Tip: Use Who/What/Where/When/How/Why + make it specific to Aotearoa when you can.
🔎 Explore: Build a Search Plan (15 mins)
Search Plan Template
Complete this before you start clicking links — it saves time and improves quality.
Research question: __________________________________________
Keywords (at least 6): _______________________________________
Synonyms / te reo kupu: ______________________________________
Where will you search? (library, govt, iwi/hapū, trusted media, journals)
Search tricks: quotes “”, minus -, site:, filetype:
Teacher prompt: If this topic touches Māori knowledge, whose guidance or permission is needed? Who holds mana here?
📚 Activity: Source Set Challenge (25 mins)
Your group must collect a balanced source set for your question:
- 1 official / primary source (e.g., Stats NZ, legislation, policy, research report)

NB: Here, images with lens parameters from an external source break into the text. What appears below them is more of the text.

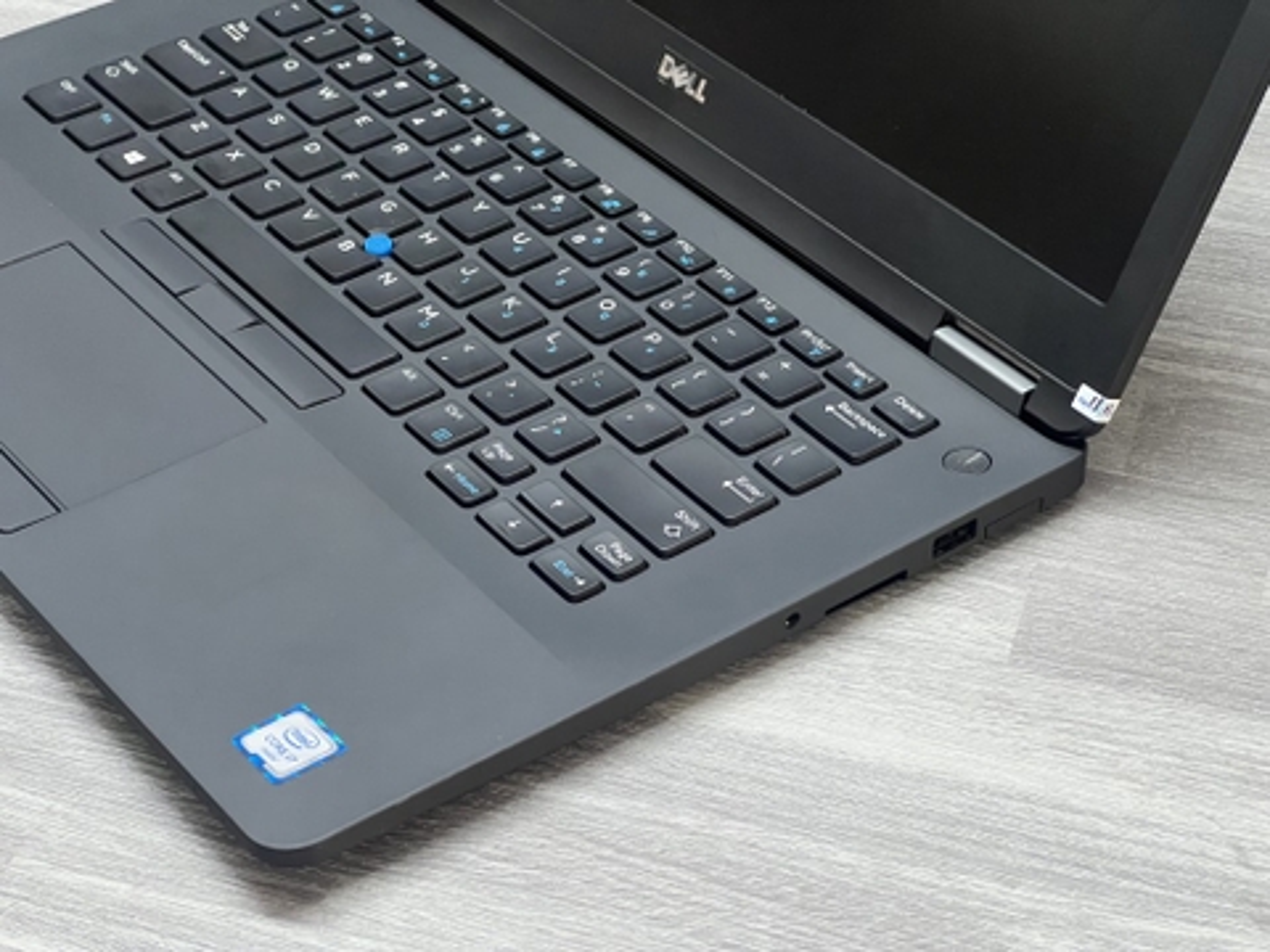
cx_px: 635
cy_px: 476
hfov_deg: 25.3
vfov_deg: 19.1
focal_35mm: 77
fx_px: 2825
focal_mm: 9
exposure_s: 1/50
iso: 400
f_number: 2.8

- 1 reputable journalism source (good evidence + transparency)
- 1 Indigenous-led perspective (iwi/hapū statement, Indigenous organisation, Indigenous scholar/journalist)
📝 Formative: Annotated Bibliography (1 source)
For one source, write:
- Summary: What does it say?
- Credibility: Why trust it? What are limitations?
- Perspective: Whose voice? Who benefits? Who is missing?
- Usefulness: How does it help answer your question?
Support tool: Evidence Evaluation Framework
📝 Activity: Notes that Don’t Lie (15 mins)
Cornell-style Notes
Separate evidence from interpretation so your argument stays honest.
Fact (evidence): __________________________________________
Meaning (what it suggests): __________________________________
My question / uncertainty: _____________________________________
Source details: author, date, title, link/page ______________________
Key rule: If you copy exact words, use quotation marks immediately. Otherwise paraphrase in your own voice.
🤔 Reflect & Connect (5 mins)
- What makes research ethical as well as accurate?
- How will you avoid taking or misusing Indigenous knowledge?
- What is one change you’ll make to your online research habits?